▶ _What this task involves_
Scan the listing below for the word "open", then copy each line that has it.

▶ _Data_
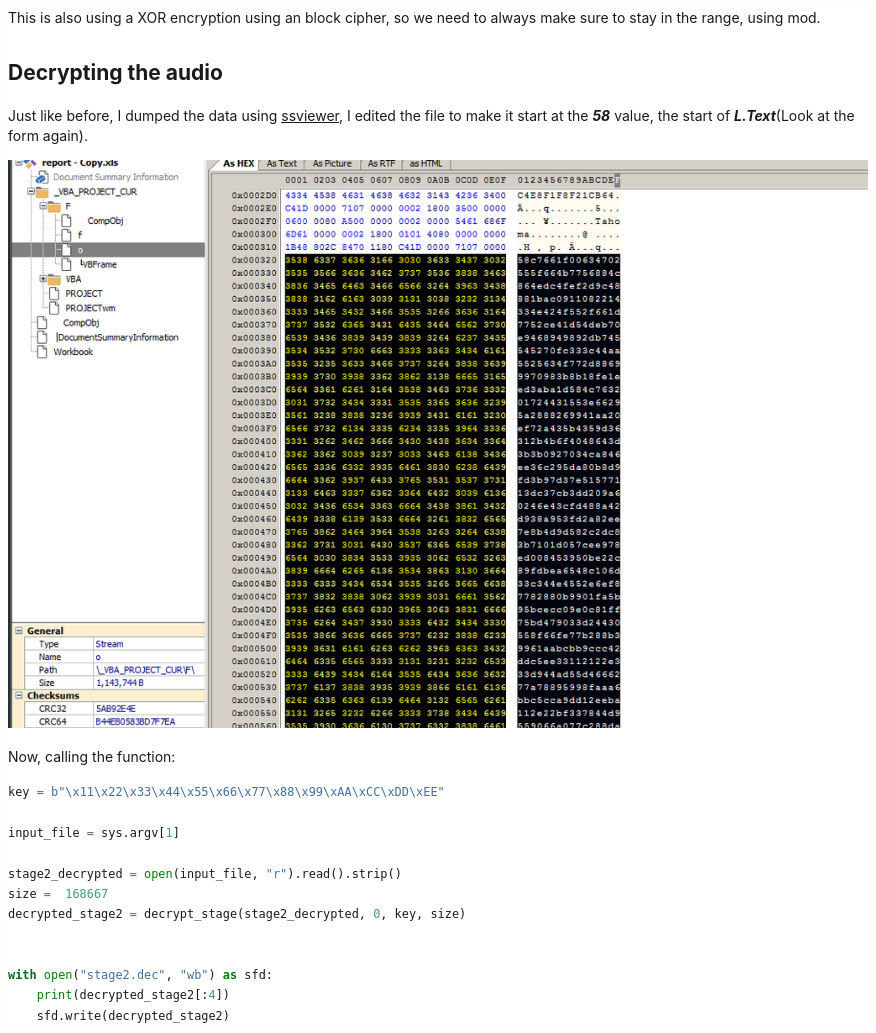 This is also using a XOR encryption using an block cipher, so we need to always make sure to stay in the range, using mod.



## Decrypting the audio

Just like before, I dumped the data using [ssviewer](https://www.mitec.cz/ssv.html), I edited the file to make it start at the ***58*** value, the start of ***L.Text***(Look at the form again).

![](/assets/images/vbastomping_flare_7/o_stream.png)


Now, calling the function:

```python
key = b"\x11\x22\x33\x44\x55\x66\x77\x88\x99\xAA\xCC\xDD\xEE"

input_file = sys.argv[1]

stage2_decrypted = open(input_file, "r").read().strip()
size = 	168667
decrypted_stage2 = decrypt_stage(stage2_decrypted, 0, key, size)

    
with open("stage2.dec", "wb") as sfd:
    print(decrypted_stage2[:4])
    sfd.write(decrypted_stage2)
```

▶ _Result for this exercise_
stage2_decrypted = open(input_file, "r").read().strip()
with open("stage2.dec", "wb") as sfd:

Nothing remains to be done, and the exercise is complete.